(AVAILABLE DATA Opens)
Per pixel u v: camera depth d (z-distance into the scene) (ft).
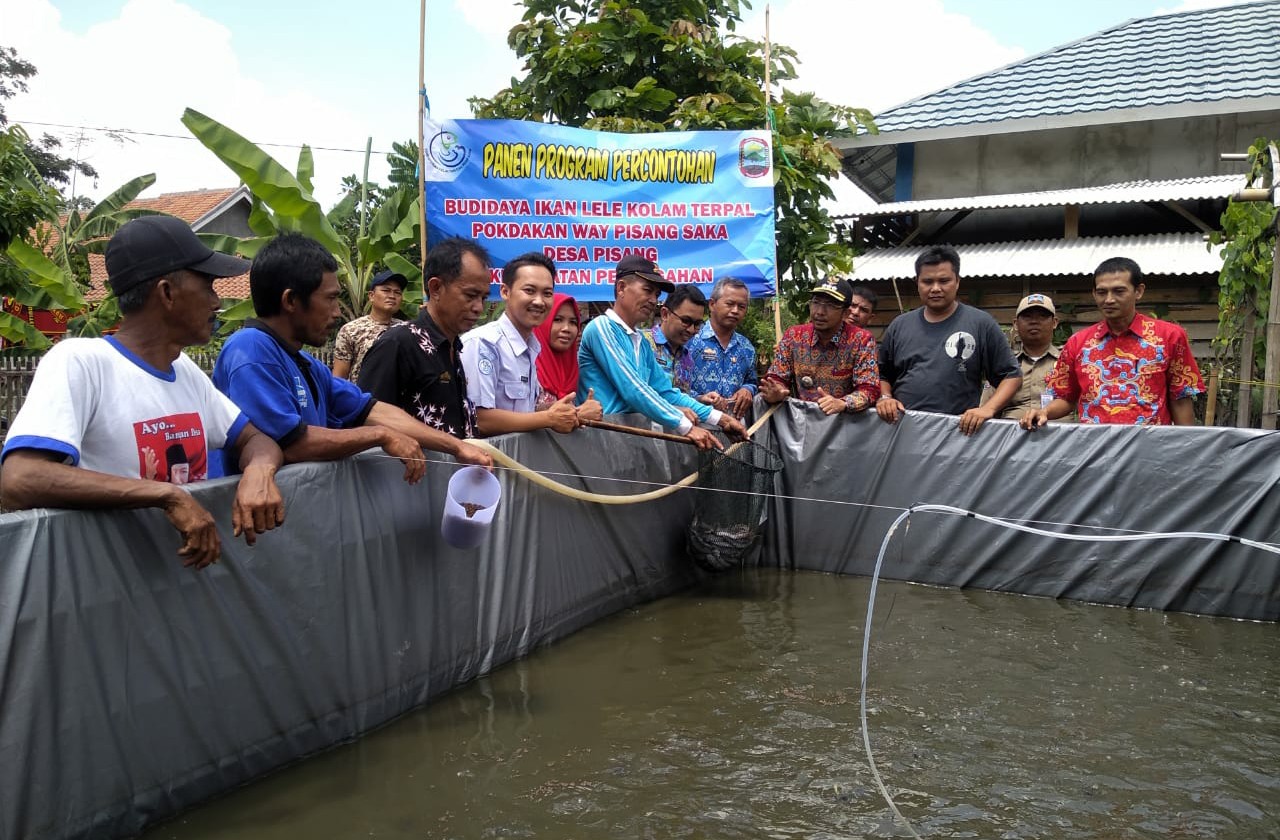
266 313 10.78
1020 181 44.32
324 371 11.65
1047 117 41.83
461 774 10.66
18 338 34.83
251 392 10.32
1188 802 10.32
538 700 13.05
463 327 13.44
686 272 22.81
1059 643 15.96
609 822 9.66
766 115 26.71
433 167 21.34
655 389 18.95
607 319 18.01
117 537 8.61
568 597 16.03
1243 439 17.63
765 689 13.58
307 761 10.80
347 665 11.40
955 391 20.31
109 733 8.54
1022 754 11.50
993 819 9.91
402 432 11.89
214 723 9.65
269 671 10.30
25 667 7.80
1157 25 49.39
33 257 33.12
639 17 29.45
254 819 9.41
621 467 17.66
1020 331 21.20
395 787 10.28
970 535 19.74
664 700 13.12
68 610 8.15
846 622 17.07
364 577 11.64
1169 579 18.12
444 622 13.14
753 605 18.24
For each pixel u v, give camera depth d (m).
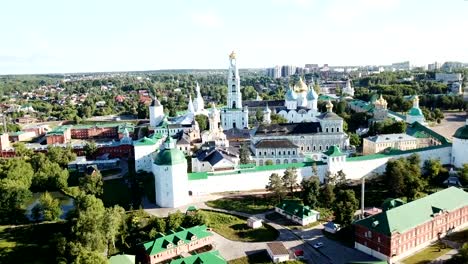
(AVAILABLE DATA Closes)
What lines in the data include the string "camera"? Copy each one.

**OUTPUT FOR THIS EXERCISE:**
Per pixel u v: camera depth d (z-distance into the scene) (ft).
For each pixel u v, give camera depth d (m).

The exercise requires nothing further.